– И… что?
– Как что? Ну, получил ледышку в чайнике…
– Почему ледышку?
– Ну, вы даете. А то сами не знаете, что в Великобритании при нагревании предметы охлаждаются. А он с отелем судиться поперся, хорошо я его остановил…
Спрашиваю. В отчаянии.
– А мне-то что делать?
– А что делать, раньше думать надо было, вот так, в чужую страну поперлись, хоть бы посмотрели, что к чему…
Сжимаю зубы. Нет, нет, нет. Быть не может, чтобы он мне не помог, потому что… не знаю, почему. Но быть не может.
– Вы мне вот что скажите… вы через Польшу проезжали?
– Было дело. А там что, проезжать нельзя, проползать надо?
– А вы в курсе, что на территории Польши время назад идет?
– Да ну.
– Ну да. Это значит, что у вас сегодня не семнадцатое… а пятнадцатое, получается.
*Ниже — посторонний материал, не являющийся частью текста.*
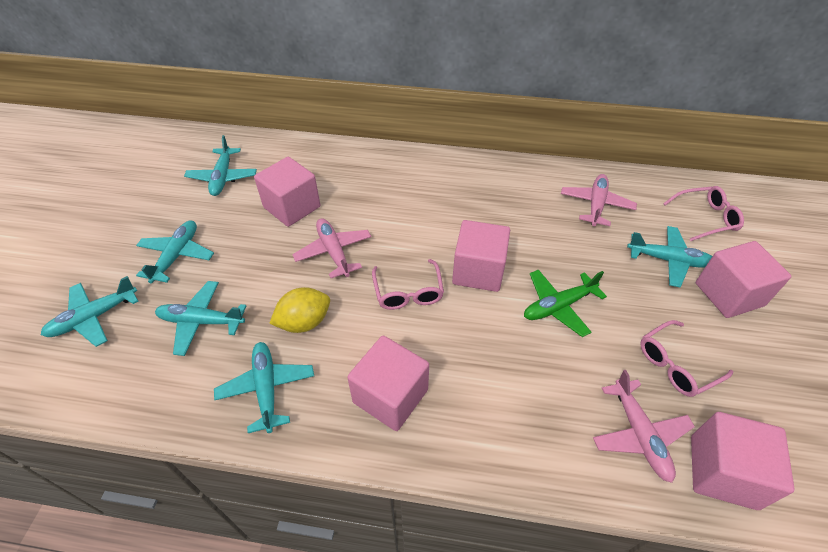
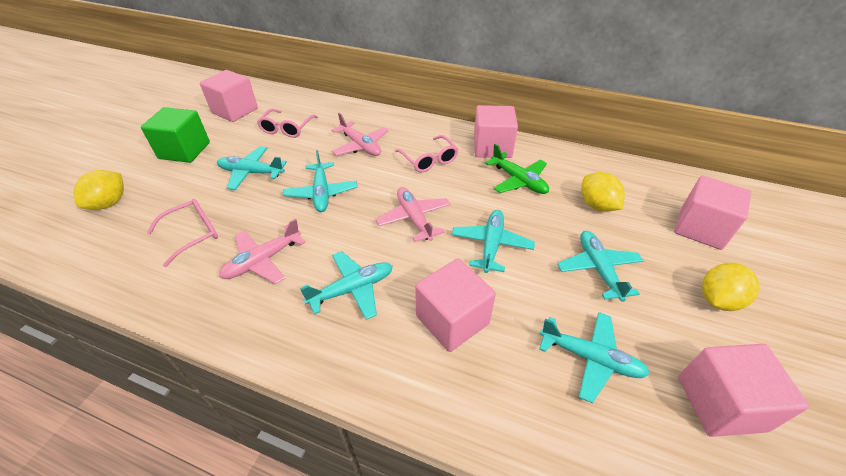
green cube: none = 0 -> [141,107,210,163] = 1
yellow lemon: [269,287,330,333] = 1 -> [74,170,124,210] [581,172,625,212] [702,263,759,311] = 3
А это значит, что не могли вы семнадцатого ничего натворить, не было вас там, не было!
Чувствую, что оживаю.
– Думаете… сработает?
– Ну конечно. Что ж вы сразу-то про Польшу не сказали… А то вот так вот поедут… а нет чтобы законы посмотреть… В Японии вон вообще если расстояние на время поделить, не скорость получится, а масса… один вот так поехал, в ресторан зашел суши поесть…
Что я принес
Бегу по полю, да не бегу, ползу, здесь можно только ползти под шквалом пуль. Они уже не целятся, они уже ведут шквальный огонь в слепом отчаянии.
Только сейчас понимаю, что не чувствую за спиной Кирюшки. Что не слышу его, это понятно, здесь вообще ничего не услышишь за шквалом выстрелов. Только чувствую, что Кирюшки за моей спиной уже нет, хлопнули Кирюшку.
Бывает.
Мы знали, на что идем.
Знали.
Вон, Анютку подстрелили на полпути, даже не пикнула, не дрогнула, а могла бы и завизжать, всех нас выдать. Не выдала, знала, на что идет.
Знала.
И мы все знали, на что идем.
Иду по полю, даже не иду – ползу в траве, только бы не вздохнуть, не дрогнуть, себя не выдать.
Только бы добраться к истокам…
Смотрю вперед, где серебрится река, да не вода, река. Будь я проклят, если не доберусь…
Натыкаюсь в траве на что-то жесткое, твердое, да не на что-то – на остов, высохший костяк.
Значит, кто-то был здесь до меня.
Кто-то…
Снова прижимаю голову, прячусь от шквального огня. Прижимаю к груди фляги, еще пустые, ничего, там наполню…
Добираюсь до реки. Хочется зачерпнуть воду, и пить, пить, пить, вычерпать-выпить всю реку. И знаю, что не выпью, не то, что всю реку – ни глотка не выпью, нет в реке воды, и не было никогда.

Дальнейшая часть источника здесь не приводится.